[STORED DATA]

Start of Block

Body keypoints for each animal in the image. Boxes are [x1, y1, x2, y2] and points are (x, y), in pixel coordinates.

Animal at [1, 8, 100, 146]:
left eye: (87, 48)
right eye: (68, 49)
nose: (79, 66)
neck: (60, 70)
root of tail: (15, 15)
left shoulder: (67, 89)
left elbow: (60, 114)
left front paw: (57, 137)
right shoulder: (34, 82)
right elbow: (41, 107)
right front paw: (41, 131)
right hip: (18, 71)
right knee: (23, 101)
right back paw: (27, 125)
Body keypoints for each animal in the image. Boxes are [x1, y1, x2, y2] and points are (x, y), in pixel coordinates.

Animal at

End of Block
Start of Block

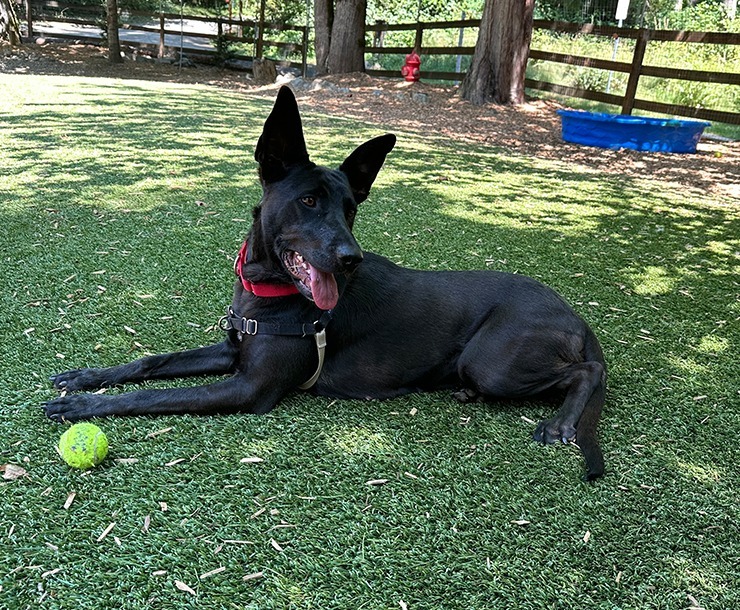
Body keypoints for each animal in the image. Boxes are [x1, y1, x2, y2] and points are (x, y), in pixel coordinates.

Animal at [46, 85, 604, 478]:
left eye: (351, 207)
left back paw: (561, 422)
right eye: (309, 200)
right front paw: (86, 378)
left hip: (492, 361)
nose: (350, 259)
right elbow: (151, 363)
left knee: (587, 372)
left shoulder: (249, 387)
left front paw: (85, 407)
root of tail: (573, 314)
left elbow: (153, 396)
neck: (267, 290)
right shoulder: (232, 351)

End of Block

[WORK INSTRUCTIONS]
Begin with the line above that has "left back paw: (561, 422)" and continue through the line that has "right shoulder: (232, 351)", setting each one down exactly. Stop there.

[ANSWER TO THE PROBLEM]
left back paw: (561, 422)
right eye: (309, 200)
right front paw: (86, 378)
left hip: (492, 361)
nose: (350, 259)
right elbow: (151, 363)
left knee: (587, 372)
left shoulder: (249, 387)
left front paw: (85, 407)
root of tail: (573, 314)
left elbow: (153, 396)
neck: (267, 290)
right shoulder: (232, 351)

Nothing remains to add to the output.